Monday, November 29, 2010
Finally by the age of five most youngsters add interludes of “cooperative play”, working together at recreational tasks while engaging in conversations that show their newfound ability to listen and respond each other. The fears from three to five are an expansive period, a time when children actively seek out the company of their peers. Antisocial incidents are fewer now, becoming more verbal and less physical in nature as the children mature. Preschoolers, while aware that others have feelings, have not yet acquired the tact to handle them gently. Gathering in cliques and excluding unwanted playmates are unintentionally cruel ways that children of this age explore social bonds. Four years olds tend to be particularly bossy and boastful, although peer pressure will usually solve this problem by kindergarten age.
By the age of five or six, your child will have learned a great deal about social behavior, figuring out which actions please and displease by interpreting the verbal and facial expressions of the people around him. Through these trial and error lessons, he develops a whole new layer of complex emotional responses, the so called social emotions that include embarrassment, envy, guilt, shame and pride.
As an infant, he used more basic emotional expressions such inborn responses as distress, interest and fear as wordless signals to communicate his fundamental needs to you. Like those primal emotions, these newer ones are survival tools, but their aim is social rather than physical survival.
Friday, November 26, 2010
A child’s pattern of play is a good guide to how far he has matured mentally and emotionally. At eighteen months, toddlers are already very interested in playing, but not with children their own age. Rather, their energies are directed toward exploring and mastering things- a toy car, a ball, a stacking tower of colorful rings.
Sometimes during the third year, youngsters begin to enjoy the first stages of social play, playing side by side with another child, though with no real interaction, in what psychologist’s term “parallel play.” Toddlers of this age, in the process of defining themselves as individual personalities, are absorbed in the lessons of “me”, “my”, and ” mine”. In their view, wanting something is tantamount to owning it, and sharing something seems the equivalent of losing it forever. These early play sessions are likely to be filled with frequent, though fleeting, conflicts.

Task instructions
- a) In the passage on children's play, what term do psychologists use for playing side by side with another child without real interaction?
- b) Update the passage on children's play from "Friday, November 26, 2010" to "of colorful rings.", replacing "a toy car" with "a toy truck".
- c) Which social emotions does the passage on children's play name?

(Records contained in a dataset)
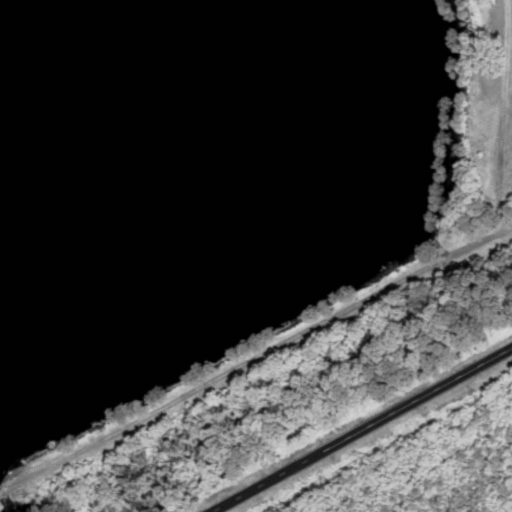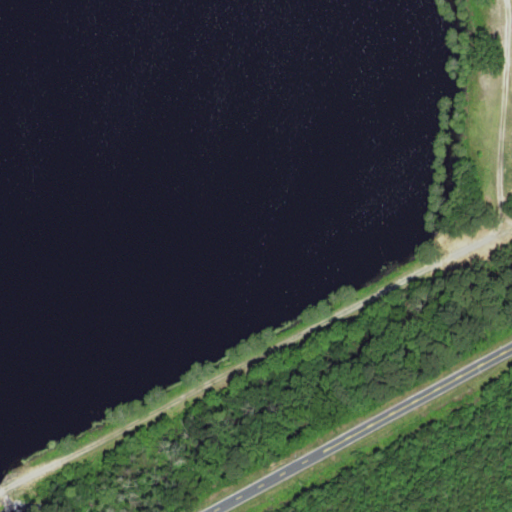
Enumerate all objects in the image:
road: (255, 360)
road: (361, 430)
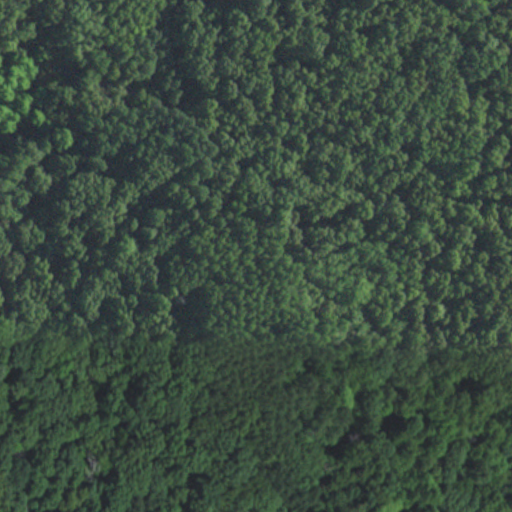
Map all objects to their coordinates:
road: (240, 168)
park: (255, 255)
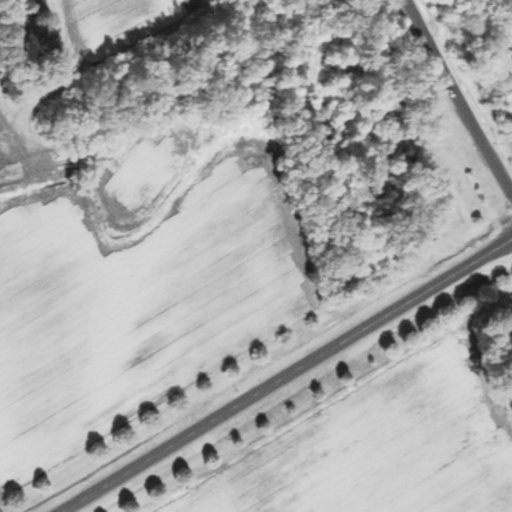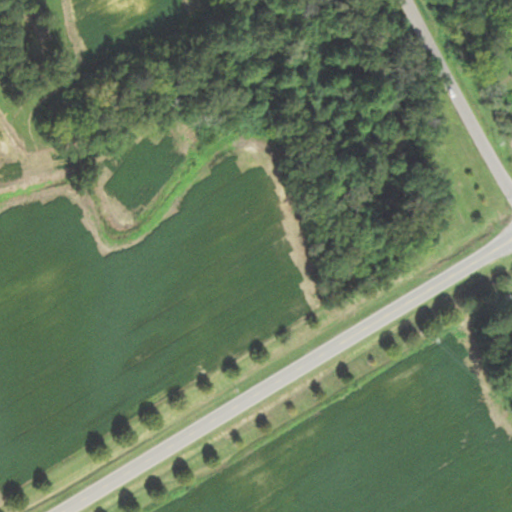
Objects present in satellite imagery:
road: (455, 100)
power substation: (510, 136)
road: (283, 373)
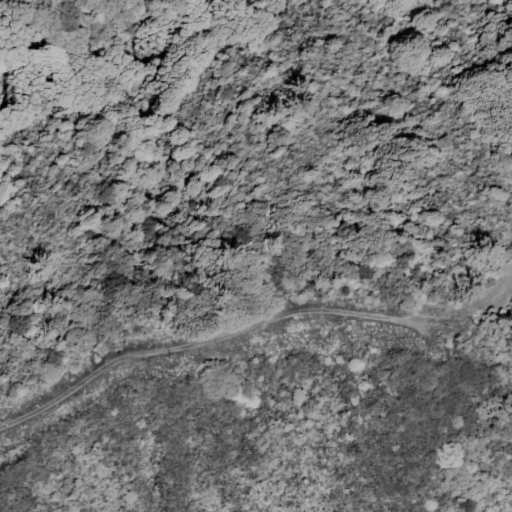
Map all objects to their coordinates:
road: (252, 324)
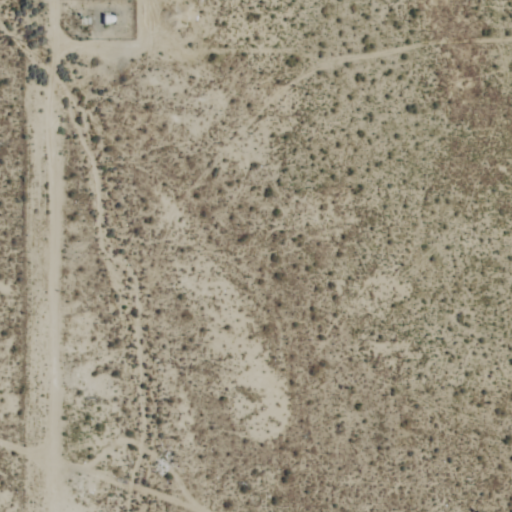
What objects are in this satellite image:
road: (45, 256)
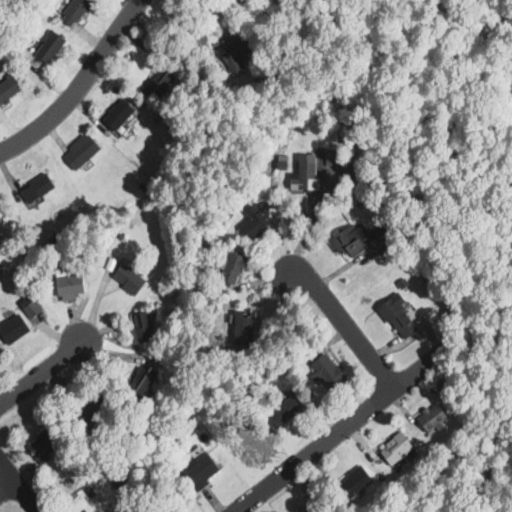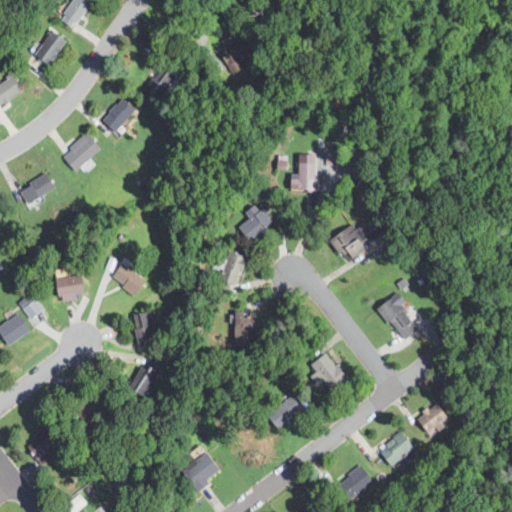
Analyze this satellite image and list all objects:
building: (71, 11)
road: (204, 27)
building: (47, 46)
building: (156, 80)
road: (77, 84)
building: (6, 87)
building: (115, 114)
building: (77, 151)
building: (304, 171)
building: (34, 187)
building: (251, 221)
building: (351, 240)
building: (231, 269)
building: (124, 277)
building: (66, 285)
building: (27, 305)
building: (395, 315)
building: (138, 323)
road: (345, 323)
building: (10, 328)
building: (323, 369)
road: (42, 372)
building: (280, 411)
building: (429, 419)
road: (334, 433)
building: (392, 448)
building: (38, 451)
building: (198, 467)
building: (349, 484)
road: (19, 485)
road: (7, 486)
building: (109, 510)
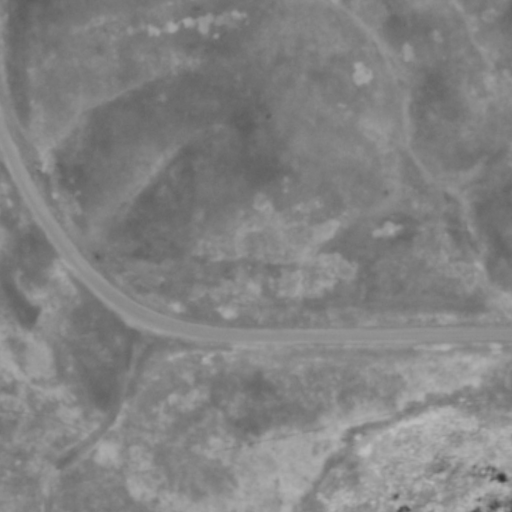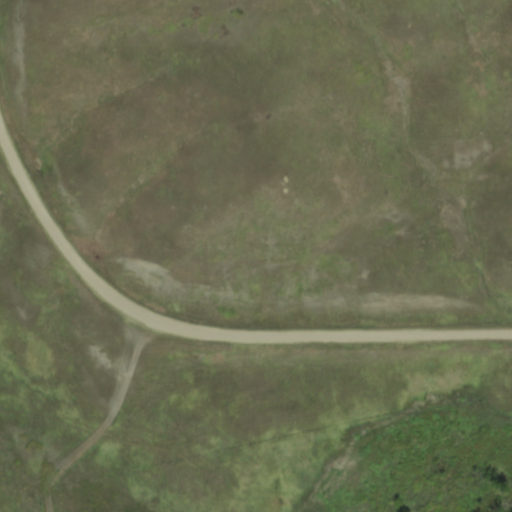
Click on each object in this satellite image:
road: (198, 330)
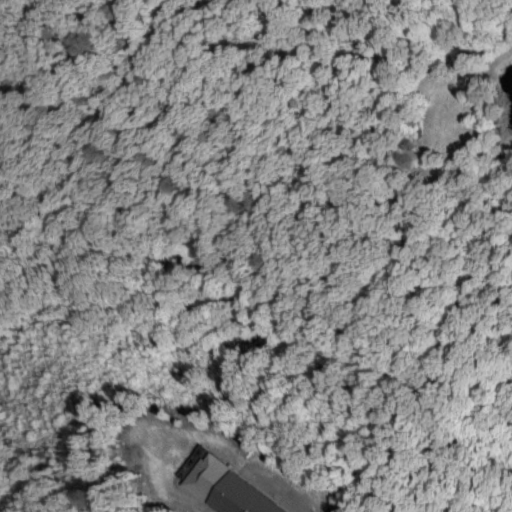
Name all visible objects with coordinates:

Exercise responses
- a) Parallel play

- b)
Friday, November 26, 2010
A child’s pattern of play is a good guide to how far he has matured mentally and emotionally. At eighteen months, toddlers are already very interested in playing, but not with children their own age. Rather, their energies are directed toward exploring and mastering things- a toy truck, a ball, a stacking tower of colorful rings.

- c) Embarrassment, envy, guilt, shame, pride